The dispiriting BLS report also has validated, to a degree, the Federal Reserve’s staunch hesitancy to raise interest rates. Fed Chair Jerome Powell has repeatedly said he is “not even thinking about thinking about raising rates” until employment and inflation hit desired levels.  

That said, Treasury Secretary Janet Yellen, herself a Federal Reserve alumna, said during an interview earlier in the week before the jobs report was released that “it may be that interest rates will have to rise somewhat to make sure that our economy doesn’t overheat.”

With the lower jobs report, experts now believe the Fed will continue to hold the line on interest rates, even if Yellen or others call for a raise. On Friday, President Biden said the disappointing report shows that “the climb is steep, and we still have a long way to go,” noting also that it “puts some truth to some loose talk” that the economy is overheating.

Abroad, central banks and regulator are still relatively upbeat.
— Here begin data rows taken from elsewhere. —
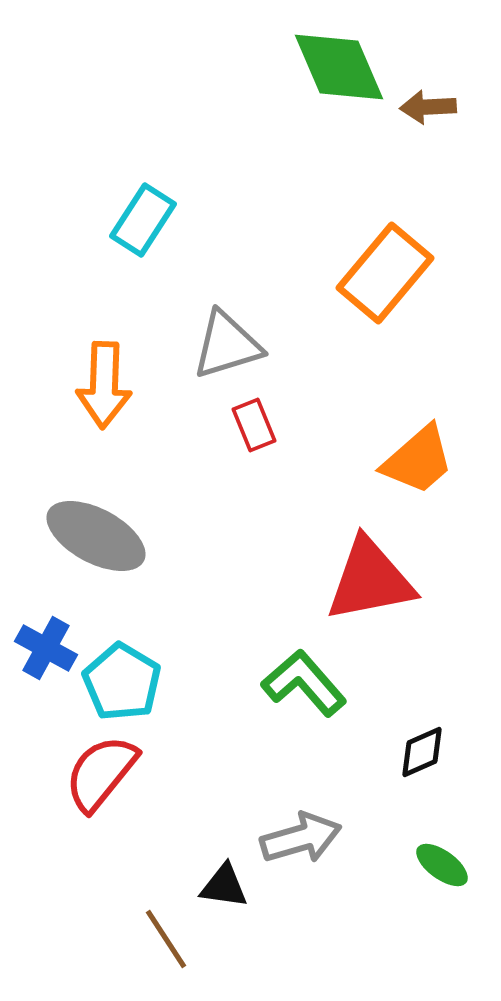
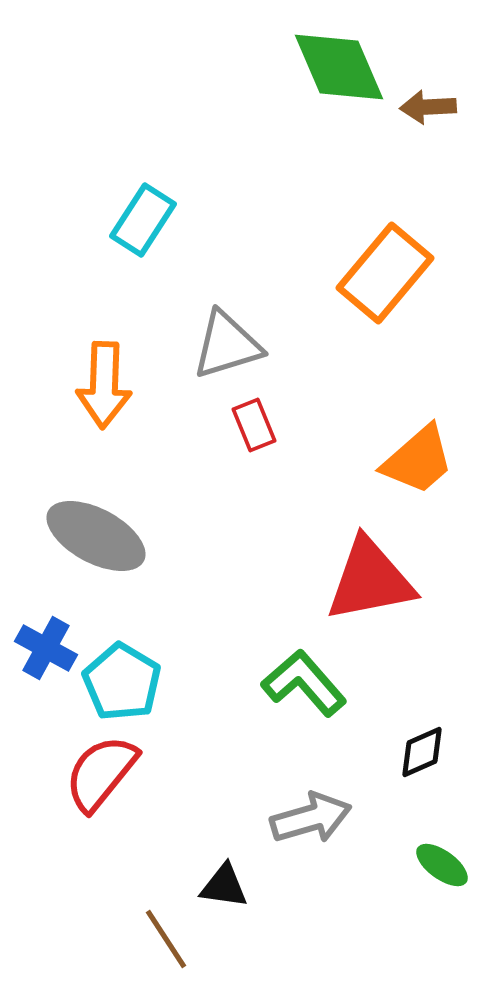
gray arrow: moved 10 px right, 20 px up
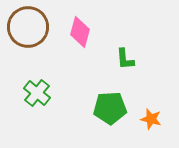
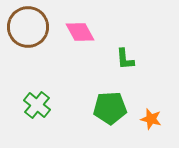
pink diamond: rotated 44 degrees counterclockwise
green cross: moved 12 px down
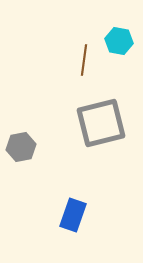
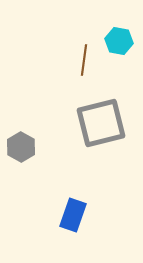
gray hexagon: rotated 20 degrees counterclockwise
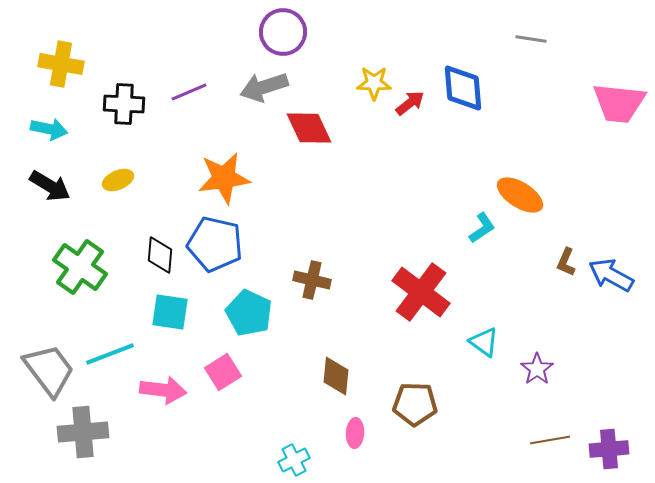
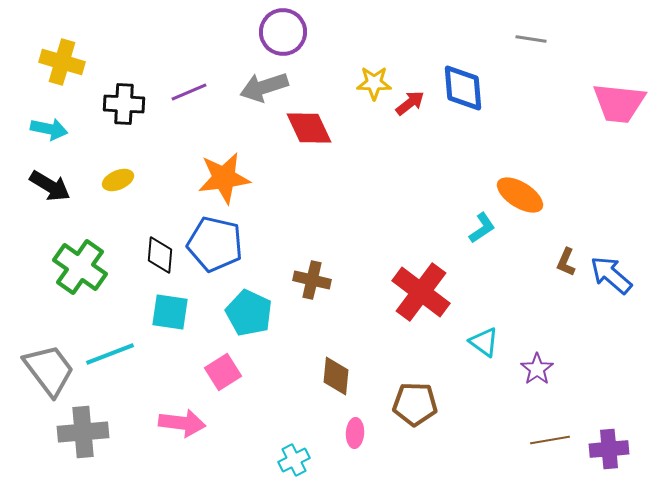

Earlier in the week, the Bank of England left rates unchanged and kept its 895 billion-pound quantitative easing target in place, though it also slowed the weekly pace of its purchases.

Another fly in the ointment remains the virus itself. Cases in the United States have been dropping with this year's steady rollout of vaccines. The U.S. Center for Disease Control and Prevention reports about 150 million Americans have received at least one dose of a vaccine, while data compiled by Johns Hopkins University show 32 million cases of Covid-19 in the United States and 580,000 deaths.

America's recovery is at odds, however, with the experience in other parts of the world, most notably India, where cases starting to skyrocket about a month ago. For the third time in the last few weeks, India on Friday reported more than 400,000 new cases. The country has reported more than 21.5 million cases and 234,000 deaths, according to Johns Hopkins.